04 Apr / The Readers of Broken Wheel Recommend by Katarina Bivald, translated by Alice Menzies [in Library Journal]
*STARRED REVIEW
At 28, Sara Lindqvist has more literary friends than real. She arrives in Iowa from Sweden, expecting to spend a few weeks with Amy Harris, an older woman with whom she’s exchanged three years of intimate letters and books. Alas, she’s arrived too late: Amy’s died.
For the good citizens of Broken Wheel, Sara is initially “the tourist,” a troublesome curiosity, but, slowly, Sara becomes a part of Amy’s fold through the people she loved and the books that mattered most to her. In a surprising decision to repay the townsfolk for their kindness, Sara honors her lost friend with an unusual bookstore, from which she carefully matches favorite titles with readers who need them most.

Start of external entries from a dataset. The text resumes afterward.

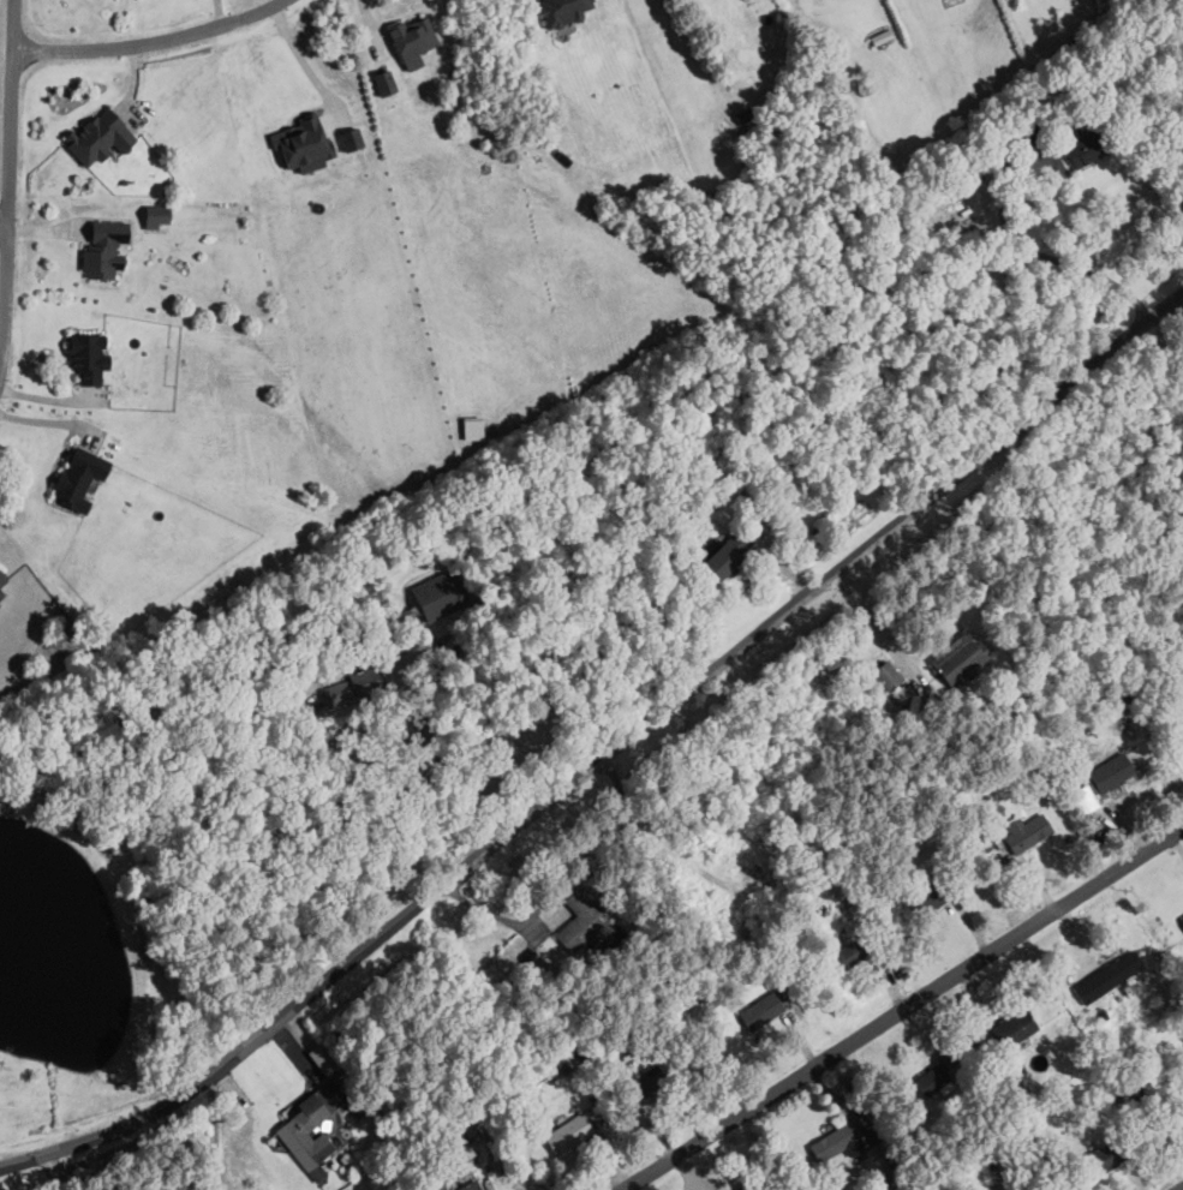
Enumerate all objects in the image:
building: (563, 11)
building: (882, 35)
road: (151, 37)
building: (412, 39)
road: (303, 62)
building: (384, 82)
building: (98, 137)
building: (351, 138)
building: (303, 142)
building: (1083, 147)
road: (9, 185)
building: (156, 215)
road: (4, 219)
road: (1007, 229)
building: (101, 254)
building: (86, 358)
building: (78, 480)
building: (724, 553)
building: (2, 578)
building: (1, 591)
road: (873, 619)
building: (958, 658)
building: (885, 673)
building: (355, 685)
building: (900, 693)
building: (1179, 715)
road: (361, 733)
road: (437, 757)
road: (606, 759)
building: (1110, 772)
building: (1086, 798)
road: (472, 803)
building: (1025, 831)
building: (936, 891)
building: (1181, 916)
building: (580, 919)
building: (843, 957)
building: (1125, 964)
building: (761, 1010)
road: (908, 1011)
building: (1017, 1024)
building: (322, 1057)
building: (948, 1059)
building: (930, 1079)
building: (646, 1081)
building: (1177, 1097)
building: (308, 1127)
building: (568, 1132)
building: (834, 1142)
building: (461, 1144)
building: (993, 1154)
building: (1103, 1157)
building: (468, 1185)
building: (737, 1186)
road: (1182, 1189)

British actress Fiona Hardingham uses a wide range of accents and modulation to create Broken Wheel’s citizens, effortlessly voicing drawling locals, upstanding mavens, suffering victims, flamboyant outsiders. She gives Sara a Scandinavian-ish clip, while the omniscient narrator reads in poshly crisp British. Hardingham’s multiple personalities are gently interrupted by Lorelei King’s resonating voice as she intersperses Amy’s wise letters into Sara’s narrative. For literature lovers everywhere, this light, feel-great Swedish import has sly, clever lessons about good books in any language.